Candy Corn: Demon Confection or Harmless Fun?

Geek Culture

Image: CC by upturnedface via Flickr

I really hate candy corn. Growing up in a family with a seemingly insatiable sweet tooth, hating any candy, let alone such a classic symbol of pure unadulterated sugar love, was a capital crime. Come Halloween we’d dress up and lumber over to my Grandmother’s house to meet the rest of the cousins for some hardcore trick or treating in Nana’s upscale neighborhood. I remember scrambling in the front door and making a beeline for the living room, anxious to see what delicious candy she’d chosen to set out.

Every holiday, every year, our Nana would set out tiny bowlfuls of colorful candies placed strategically around the house, in key snacking locations. Christmas featured rows of Andes mints and mini candy canes. Easter was Cadbury Eggs and pastel peanut M&Ms. At Thanksgiving she’d mix it up with some roasted nuts, and if we were lucky, caramels. But Halloween was always dangerously unpredictable for a kid with extreme candy prejudices. Would this be a Reese’s and M&Ms year? (Oh Please!) Or would those glittering crystal bowls be filled with my dreaded flavor nemesis, the Candy Corn? Talk about Halloween Horrors!
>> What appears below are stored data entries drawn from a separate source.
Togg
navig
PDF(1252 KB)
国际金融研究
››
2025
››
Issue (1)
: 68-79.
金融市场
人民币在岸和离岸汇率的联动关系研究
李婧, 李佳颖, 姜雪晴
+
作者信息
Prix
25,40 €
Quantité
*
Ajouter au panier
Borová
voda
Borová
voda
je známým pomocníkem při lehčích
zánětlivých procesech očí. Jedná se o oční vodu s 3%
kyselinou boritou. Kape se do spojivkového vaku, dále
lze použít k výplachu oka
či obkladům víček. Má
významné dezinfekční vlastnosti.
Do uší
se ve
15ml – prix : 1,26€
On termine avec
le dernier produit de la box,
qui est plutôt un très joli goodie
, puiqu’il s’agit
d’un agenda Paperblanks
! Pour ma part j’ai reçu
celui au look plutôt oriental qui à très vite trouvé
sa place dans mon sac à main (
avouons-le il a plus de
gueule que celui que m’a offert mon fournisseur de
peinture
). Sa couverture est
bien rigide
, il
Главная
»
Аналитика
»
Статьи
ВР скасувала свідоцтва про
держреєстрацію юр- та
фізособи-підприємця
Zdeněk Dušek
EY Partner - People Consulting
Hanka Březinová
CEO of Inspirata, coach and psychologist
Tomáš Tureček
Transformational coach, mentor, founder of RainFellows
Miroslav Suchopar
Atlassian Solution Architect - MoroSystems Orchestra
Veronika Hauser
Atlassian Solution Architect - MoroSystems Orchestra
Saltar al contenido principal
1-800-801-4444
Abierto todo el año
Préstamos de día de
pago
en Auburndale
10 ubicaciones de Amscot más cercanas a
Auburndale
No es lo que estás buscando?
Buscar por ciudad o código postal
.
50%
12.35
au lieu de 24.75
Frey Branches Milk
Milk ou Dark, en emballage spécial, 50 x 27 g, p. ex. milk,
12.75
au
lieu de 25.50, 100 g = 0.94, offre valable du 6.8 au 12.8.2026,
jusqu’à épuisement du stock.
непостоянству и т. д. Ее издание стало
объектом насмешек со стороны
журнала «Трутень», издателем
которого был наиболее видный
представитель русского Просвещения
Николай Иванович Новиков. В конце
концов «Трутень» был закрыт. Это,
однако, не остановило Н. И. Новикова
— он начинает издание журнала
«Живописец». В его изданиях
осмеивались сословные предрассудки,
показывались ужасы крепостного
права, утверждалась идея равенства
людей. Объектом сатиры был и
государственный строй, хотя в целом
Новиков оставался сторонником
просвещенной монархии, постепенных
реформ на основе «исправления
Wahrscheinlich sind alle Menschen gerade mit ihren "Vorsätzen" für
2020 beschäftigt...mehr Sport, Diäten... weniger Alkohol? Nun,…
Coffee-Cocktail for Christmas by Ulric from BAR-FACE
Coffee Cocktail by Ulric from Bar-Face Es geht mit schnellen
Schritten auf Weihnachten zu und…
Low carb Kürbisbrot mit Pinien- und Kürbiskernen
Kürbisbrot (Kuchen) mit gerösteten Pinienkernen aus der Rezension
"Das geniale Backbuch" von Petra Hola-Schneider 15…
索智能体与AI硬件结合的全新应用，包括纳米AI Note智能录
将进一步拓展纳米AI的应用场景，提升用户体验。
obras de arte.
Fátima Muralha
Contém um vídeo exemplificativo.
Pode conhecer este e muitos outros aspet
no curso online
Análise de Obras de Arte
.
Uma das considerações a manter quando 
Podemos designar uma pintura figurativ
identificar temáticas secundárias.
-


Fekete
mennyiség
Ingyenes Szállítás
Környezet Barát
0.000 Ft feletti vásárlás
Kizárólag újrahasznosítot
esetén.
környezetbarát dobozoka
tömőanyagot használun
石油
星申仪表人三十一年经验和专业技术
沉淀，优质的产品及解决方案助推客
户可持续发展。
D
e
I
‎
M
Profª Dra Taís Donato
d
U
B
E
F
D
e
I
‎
Originally created in the 1880s by Wunderlee Candy Company, candy corn was designed to imitate, well, corn of course. (What was up with boring candy back then? Who thought making a corn shaped candy was a great idea?) Its primary ingredients are sugar, corn syrup, color and binders. The original recipe was considered a “mellow cream” — a type of candy with a marshmallow flavor. In fact, they achieved this flavor by throwing marshmallows into the slurry as they cooked it. This slurry was then poured into molds using a three pass method, to create the tricolor that is candy corn’s signature.